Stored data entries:
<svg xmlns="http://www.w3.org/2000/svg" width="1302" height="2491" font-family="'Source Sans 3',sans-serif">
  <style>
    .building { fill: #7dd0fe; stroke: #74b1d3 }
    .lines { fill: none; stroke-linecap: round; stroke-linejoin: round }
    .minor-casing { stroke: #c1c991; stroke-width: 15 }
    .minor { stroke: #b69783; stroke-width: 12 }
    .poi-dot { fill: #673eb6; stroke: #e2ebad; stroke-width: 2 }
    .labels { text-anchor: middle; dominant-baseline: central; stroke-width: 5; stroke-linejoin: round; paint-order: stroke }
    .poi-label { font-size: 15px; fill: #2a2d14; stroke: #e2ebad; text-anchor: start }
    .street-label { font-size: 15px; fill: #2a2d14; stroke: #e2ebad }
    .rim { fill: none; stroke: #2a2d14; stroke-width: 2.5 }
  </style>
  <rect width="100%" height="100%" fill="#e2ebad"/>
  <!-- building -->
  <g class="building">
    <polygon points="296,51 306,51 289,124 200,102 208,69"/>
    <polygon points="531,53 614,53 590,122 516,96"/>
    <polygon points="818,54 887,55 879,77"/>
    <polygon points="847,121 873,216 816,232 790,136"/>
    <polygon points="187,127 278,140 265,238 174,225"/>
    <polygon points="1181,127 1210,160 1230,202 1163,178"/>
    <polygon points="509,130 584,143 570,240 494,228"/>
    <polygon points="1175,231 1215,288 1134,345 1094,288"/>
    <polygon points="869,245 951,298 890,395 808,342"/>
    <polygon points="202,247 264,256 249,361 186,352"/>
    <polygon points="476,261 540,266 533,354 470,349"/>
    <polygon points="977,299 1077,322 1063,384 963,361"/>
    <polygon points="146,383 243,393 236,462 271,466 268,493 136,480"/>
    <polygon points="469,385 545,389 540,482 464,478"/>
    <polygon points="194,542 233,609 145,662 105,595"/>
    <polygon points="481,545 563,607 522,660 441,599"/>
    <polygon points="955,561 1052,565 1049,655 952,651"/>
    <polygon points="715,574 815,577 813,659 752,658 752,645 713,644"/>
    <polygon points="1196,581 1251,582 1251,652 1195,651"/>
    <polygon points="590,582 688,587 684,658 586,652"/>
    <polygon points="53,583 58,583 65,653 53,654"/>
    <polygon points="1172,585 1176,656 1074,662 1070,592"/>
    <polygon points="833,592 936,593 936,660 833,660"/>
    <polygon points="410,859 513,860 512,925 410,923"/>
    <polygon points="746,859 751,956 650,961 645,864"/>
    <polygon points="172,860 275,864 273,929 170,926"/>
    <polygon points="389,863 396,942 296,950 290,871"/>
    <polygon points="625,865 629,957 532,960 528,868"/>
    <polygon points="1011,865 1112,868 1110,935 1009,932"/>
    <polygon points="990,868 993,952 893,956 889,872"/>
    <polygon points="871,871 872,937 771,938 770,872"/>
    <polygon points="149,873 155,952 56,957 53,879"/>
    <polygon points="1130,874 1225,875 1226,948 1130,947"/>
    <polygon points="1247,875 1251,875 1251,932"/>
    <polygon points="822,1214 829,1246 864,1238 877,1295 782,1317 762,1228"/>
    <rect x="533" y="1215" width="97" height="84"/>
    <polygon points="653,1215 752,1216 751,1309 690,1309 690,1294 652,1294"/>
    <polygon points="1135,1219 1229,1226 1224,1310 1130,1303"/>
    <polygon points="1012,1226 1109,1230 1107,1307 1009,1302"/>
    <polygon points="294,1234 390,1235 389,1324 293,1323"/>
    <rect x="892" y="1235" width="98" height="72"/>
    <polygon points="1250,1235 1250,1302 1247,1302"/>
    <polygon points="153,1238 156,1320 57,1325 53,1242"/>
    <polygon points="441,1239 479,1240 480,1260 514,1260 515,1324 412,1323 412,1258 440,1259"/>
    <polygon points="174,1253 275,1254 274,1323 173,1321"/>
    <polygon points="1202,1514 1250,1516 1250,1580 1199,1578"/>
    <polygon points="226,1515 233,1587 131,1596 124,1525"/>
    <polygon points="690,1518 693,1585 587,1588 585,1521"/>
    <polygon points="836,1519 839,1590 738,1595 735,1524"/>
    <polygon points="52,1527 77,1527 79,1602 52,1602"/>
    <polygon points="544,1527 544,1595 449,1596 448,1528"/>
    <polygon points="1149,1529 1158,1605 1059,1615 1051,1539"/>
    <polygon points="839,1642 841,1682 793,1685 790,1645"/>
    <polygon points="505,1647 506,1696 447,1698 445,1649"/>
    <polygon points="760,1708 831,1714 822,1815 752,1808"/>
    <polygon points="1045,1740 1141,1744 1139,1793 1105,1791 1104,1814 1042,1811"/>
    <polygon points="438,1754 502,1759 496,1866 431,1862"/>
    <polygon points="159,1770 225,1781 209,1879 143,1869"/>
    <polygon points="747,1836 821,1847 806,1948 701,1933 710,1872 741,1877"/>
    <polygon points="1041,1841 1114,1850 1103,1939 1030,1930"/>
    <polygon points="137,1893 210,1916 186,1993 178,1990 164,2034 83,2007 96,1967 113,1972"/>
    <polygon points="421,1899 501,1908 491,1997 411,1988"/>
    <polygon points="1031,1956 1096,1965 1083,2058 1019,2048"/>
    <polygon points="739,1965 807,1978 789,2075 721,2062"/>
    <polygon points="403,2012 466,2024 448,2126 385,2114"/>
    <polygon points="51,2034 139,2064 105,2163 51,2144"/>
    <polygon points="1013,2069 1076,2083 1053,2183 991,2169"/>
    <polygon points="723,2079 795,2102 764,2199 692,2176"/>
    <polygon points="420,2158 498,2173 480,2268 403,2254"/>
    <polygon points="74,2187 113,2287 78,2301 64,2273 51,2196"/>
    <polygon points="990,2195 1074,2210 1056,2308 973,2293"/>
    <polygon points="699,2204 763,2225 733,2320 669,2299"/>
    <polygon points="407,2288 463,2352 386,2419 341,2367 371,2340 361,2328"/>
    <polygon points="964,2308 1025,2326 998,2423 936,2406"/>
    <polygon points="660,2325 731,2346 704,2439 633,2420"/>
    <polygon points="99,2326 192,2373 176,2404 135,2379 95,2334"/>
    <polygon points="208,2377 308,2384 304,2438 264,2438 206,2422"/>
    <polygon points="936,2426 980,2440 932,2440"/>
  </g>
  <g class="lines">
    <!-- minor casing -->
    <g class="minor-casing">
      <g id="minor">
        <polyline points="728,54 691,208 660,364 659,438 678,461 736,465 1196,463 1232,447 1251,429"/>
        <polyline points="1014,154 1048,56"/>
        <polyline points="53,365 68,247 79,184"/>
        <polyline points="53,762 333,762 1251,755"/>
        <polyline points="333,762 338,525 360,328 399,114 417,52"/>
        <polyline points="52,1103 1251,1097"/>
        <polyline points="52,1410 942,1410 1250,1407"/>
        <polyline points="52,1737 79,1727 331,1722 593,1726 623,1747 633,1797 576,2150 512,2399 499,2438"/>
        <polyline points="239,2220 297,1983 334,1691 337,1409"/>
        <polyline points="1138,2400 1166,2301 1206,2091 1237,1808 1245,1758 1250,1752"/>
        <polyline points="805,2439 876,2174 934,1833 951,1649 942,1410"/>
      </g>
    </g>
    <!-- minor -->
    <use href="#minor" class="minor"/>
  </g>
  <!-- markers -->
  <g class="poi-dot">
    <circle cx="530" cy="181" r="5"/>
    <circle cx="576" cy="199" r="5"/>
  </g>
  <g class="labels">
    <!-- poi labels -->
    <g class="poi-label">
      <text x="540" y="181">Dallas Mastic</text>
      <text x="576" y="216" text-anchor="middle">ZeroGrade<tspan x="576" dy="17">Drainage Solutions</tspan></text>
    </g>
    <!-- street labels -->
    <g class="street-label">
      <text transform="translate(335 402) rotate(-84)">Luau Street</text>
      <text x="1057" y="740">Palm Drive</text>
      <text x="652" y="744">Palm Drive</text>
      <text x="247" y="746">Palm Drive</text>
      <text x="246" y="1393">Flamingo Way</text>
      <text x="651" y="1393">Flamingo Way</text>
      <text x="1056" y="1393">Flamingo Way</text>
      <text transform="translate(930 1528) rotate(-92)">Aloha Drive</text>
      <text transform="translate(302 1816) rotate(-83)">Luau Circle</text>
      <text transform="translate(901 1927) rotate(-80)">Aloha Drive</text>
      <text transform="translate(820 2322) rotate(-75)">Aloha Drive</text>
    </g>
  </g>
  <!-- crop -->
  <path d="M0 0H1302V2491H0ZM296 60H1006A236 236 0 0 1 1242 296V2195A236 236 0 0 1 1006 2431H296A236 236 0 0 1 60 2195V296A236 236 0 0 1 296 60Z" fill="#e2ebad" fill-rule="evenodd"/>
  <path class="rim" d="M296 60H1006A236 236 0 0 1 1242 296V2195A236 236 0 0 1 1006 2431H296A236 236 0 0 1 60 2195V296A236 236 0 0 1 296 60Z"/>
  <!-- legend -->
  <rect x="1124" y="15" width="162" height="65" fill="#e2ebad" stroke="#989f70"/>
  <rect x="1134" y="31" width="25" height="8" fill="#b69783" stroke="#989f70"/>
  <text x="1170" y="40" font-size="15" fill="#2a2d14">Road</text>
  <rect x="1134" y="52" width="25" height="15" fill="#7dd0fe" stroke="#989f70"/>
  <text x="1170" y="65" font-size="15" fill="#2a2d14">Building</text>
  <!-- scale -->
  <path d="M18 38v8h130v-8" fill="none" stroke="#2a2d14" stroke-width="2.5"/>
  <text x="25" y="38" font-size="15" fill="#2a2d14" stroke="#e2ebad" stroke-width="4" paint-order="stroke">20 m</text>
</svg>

**Instructions for the task**
State how many lines of the entries above include the word "linejoin", offering no text other than the number.

**Exercise solution**
2